[start EXTRACTED TEXT]

New Field Food Recipes

For the last three weeks while in the field I have been gathering and cooking up quite a few wild plants.  Mostly, just like in years past, we gathered and ate the nettles and fireweed shoots growing on the sites we were testing.  But this year on Afognak the crew I was with showed me a new plant - Morel Mushrooms.  I think we ate them every night on Afognak.  I would've never dared eaten them unless someone told me that they are edible.  On Afognak we also ate a lot of beach lovage and lambs quarter (chenopodium) - seaside plants we don't usually get to eat when we survey on rivers and lakes in Kodiak's interior.

Our recipe for the mushrooms was really simple.  Cut them up, quickly saute in oil and then add some heavy whipping cream.  That's it.  Sometimes we also added them to the daily pasta or rice and beans meal.  Morels are good and very easy to cook.  Just like the mushrooms you buy in the store!

On Afognak we were also given a freshly caught red salmon.  I decided to cook it in a new, less messy way.  My recipe is as follows:
1) Cut and fry up a red onion and 1/3 of a red cabbage in plenty of peanut oil (this is true of every meal we cook in the field).  For this meal I added old bay seasoning and a squirt of garlic from a tube.
2) After the onions and cabbage have browned and reduced I add the pasta pack - I used a pack of bowtie pasta.  Then I pour in boiling water up to just below the top of the pasta.  I put the filleted and skinned fish on top of the pasta and covered it with slices of manchago and baby bell cheese.  I also sprinkled on some nettles.
3) Then I put a tightly sealed lid on top and put the whole dish on the wood stove.  Once I could hear that the water inside was boiling I moved the pot to a cooler section of the stove.
4)  After about 20 minutes I checked on the fish and pasta and both were perfectly done and all the water absorbed by the pasta.  I added heavy whipping cream and served the pasta and fish.  The salmon was perfectly steamed!

[end EXTRACTED TEXT]
[start RECORDS TO USE]

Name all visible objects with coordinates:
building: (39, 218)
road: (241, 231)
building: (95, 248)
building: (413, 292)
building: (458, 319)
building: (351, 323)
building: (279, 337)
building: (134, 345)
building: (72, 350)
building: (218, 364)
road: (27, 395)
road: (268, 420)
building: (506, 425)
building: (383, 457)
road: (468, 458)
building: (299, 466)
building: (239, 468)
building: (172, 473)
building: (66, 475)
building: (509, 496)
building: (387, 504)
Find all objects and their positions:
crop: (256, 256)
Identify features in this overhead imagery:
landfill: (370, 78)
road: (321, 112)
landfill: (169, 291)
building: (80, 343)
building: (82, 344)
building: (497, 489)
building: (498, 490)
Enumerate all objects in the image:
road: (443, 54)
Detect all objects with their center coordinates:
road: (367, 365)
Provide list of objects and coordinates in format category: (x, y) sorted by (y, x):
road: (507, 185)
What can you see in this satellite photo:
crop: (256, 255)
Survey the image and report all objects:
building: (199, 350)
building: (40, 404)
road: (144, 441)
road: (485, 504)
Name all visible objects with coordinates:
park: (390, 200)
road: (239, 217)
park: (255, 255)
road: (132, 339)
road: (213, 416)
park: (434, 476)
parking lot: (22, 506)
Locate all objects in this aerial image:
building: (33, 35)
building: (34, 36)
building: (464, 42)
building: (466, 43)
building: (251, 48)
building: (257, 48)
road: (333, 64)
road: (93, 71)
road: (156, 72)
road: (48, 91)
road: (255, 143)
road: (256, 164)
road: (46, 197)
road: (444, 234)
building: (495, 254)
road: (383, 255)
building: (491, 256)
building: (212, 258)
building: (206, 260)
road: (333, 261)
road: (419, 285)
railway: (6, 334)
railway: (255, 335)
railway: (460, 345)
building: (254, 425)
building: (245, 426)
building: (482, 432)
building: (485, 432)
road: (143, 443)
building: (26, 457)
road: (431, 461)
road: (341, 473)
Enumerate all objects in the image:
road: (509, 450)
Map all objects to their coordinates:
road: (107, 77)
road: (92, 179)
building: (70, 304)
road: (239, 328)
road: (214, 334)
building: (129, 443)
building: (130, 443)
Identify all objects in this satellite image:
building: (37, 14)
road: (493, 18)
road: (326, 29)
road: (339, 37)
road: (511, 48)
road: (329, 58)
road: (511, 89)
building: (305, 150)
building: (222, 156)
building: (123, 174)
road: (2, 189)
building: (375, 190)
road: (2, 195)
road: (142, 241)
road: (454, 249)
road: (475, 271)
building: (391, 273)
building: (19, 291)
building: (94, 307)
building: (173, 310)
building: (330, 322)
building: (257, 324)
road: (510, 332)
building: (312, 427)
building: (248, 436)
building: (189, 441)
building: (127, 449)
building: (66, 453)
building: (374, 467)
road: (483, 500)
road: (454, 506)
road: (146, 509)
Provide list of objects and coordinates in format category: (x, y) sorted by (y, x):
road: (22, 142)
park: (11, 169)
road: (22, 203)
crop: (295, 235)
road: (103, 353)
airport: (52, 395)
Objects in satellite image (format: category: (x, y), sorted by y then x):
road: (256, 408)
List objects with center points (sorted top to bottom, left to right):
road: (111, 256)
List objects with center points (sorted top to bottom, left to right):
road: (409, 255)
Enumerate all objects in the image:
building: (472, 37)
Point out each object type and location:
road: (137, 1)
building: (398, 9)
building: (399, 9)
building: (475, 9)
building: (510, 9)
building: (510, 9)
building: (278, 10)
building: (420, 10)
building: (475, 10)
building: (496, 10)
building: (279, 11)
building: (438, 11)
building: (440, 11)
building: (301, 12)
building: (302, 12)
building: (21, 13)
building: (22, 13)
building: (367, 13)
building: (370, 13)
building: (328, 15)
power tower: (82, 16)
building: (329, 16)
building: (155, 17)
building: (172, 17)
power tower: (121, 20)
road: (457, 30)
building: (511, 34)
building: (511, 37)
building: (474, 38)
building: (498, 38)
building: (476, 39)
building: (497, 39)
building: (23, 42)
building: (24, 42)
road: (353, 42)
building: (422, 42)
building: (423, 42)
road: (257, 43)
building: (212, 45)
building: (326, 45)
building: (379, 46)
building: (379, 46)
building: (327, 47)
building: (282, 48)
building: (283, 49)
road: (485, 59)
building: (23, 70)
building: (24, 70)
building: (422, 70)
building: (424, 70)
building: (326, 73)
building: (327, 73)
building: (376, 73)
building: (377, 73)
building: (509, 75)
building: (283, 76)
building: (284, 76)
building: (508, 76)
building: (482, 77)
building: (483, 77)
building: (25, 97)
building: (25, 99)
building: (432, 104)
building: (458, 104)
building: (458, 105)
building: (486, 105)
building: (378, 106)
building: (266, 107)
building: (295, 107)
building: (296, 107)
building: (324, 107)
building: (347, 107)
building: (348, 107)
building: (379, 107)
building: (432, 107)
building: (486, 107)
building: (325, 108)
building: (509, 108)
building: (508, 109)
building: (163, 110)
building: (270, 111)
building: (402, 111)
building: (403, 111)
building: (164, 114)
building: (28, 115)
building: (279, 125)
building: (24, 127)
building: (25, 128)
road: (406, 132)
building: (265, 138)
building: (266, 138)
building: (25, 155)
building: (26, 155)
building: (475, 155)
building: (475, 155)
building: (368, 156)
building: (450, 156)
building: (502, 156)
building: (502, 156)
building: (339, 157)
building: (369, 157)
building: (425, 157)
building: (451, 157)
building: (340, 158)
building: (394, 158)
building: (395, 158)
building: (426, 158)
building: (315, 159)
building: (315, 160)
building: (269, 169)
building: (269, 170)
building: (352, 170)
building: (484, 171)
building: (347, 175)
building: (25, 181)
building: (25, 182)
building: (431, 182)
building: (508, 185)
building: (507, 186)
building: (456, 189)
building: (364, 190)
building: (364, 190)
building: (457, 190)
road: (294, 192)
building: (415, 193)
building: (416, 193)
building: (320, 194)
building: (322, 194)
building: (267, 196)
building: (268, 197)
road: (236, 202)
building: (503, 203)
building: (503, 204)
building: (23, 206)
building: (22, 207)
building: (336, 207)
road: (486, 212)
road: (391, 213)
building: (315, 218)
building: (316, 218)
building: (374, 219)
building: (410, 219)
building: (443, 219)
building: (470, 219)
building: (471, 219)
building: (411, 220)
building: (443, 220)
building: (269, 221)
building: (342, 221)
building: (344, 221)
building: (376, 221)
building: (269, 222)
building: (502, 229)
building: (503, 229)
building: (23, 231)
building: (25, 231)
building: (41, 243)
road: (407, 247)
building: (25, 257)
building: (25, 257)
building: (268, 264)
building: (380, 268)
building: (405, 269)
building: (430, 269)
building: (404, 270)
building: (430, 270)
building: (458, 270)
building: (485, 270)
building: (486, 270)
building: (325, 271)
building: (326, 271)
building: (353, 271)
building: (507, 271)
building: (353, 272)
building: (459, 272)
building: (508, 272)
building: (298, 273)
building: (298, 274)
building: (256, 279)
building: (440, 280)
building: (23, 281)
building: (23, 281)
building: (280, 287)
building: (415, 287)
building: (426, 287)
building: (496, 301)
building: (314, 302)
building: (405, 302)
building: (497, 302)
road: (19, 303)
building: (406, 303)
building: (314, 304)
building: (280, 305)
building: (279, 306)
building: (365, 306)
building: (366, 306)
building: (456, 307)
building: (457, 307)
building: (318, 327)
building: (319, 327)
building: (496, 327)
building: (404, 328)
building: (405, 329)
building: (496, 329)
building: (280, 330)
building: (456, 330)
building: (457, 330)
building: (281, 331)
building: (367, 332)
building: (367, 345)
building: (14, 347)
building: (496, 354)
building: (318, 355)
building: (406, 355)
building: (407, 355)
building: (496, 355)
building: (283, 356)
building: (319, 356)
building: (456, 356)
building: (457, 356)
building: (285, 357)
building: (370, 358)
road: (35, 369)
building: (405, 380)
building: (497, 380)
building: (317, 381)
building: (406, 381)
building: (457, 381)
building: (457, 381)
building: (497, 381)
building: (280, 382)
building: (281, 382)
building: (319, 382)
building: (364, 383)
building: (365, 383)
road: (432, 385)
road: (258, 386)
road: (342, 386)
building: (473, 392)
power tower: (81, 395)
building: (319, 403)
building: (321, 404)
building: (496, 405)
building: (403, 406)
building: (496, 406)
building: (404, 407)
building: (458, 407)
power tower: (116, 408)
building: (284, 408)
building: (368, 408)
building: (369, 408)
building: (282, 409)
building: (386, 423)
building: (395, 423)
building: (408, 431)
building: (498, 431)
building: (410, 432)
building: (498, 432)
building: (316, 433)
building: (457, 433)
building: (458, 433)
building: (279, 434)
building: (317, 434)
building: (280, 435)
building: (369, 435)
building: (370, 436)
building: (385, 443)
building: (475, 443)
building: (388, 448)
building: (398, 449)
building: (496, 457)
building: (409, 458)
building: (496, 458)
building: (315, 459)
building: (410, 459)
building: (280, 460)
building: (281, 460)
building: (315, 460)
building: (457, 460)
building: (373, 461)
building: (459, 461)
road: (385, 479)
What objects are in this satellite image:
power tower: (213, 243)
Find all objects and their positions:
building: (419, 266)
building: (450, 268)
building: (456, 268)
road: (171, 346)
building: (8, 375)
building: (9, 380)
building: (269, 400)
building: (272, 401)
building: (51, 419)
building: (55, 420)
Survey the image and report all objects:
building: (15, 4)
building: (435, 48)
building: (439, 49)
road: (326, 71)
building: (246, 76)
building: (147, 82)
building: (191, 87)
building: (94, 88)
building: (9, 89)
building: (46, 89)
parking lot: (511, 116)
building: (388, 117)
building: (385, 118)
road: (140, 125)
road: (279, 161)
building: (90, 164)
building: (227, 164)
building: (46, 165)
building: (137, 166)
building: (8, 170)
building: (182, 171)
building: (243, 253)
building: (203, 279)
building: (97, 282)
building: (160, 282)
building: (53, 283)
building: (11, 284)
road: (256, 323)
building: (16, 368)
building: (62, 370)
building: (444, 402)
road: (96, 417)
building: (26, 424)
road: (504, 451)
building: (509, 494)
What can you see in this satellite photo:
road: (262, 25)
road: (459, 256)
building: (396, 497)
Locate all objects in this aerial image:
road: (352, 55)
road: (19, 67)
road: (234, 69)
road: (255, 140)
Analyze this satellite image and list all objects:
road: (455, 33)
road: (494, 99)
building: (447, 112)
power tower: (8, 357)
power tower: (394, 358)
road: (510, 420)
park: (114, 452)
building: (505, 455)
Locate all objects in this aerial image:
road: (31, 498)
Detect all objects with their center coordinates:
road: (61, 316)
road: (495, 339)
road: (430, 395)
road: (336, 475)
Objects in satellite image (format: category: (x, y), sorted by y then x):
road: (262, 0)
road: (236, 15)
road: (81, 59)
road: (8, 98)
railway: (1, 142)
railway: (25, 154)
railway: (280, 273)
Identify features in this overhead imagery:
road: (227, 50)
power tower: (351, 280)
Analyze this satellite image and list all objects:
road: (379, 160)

[end RECORDS TO USE]

▶ **SHORT PROBLEM 1**
How would you say "Morels are good and very easy to cook." from the text on field food recipes in Spanish?
▶ **SHORT PROBLEM 2**
Can you copy the records verbatim, the stretch from their start through the line containing "building: (387, 504)", and give only those lines?

▶ **COMPLETE ANSWER 1**
Las morillas son buenas y muy fáciles de cocinar.

▶ **COMPLETE ANSWER 2**
Name all visible objects with coordinates:
building: (39, 218)
road: (241, 231)
building: (95, 248)
building: (413, 292)
building: (458, 319)
building: (351, 323)
building: (279, 337)
building: (134, 345)
building: (72, 350)
building: (218, 364)
road: (27, 395)
road: (268, 420)
building: (506, 425)
building: (383, 457)
road: (468, 458)
building: (299, 466)
building: (239, 468)
building: (172, 473)
building: (66, 475)
building: (509, 496)
building: (387, 504)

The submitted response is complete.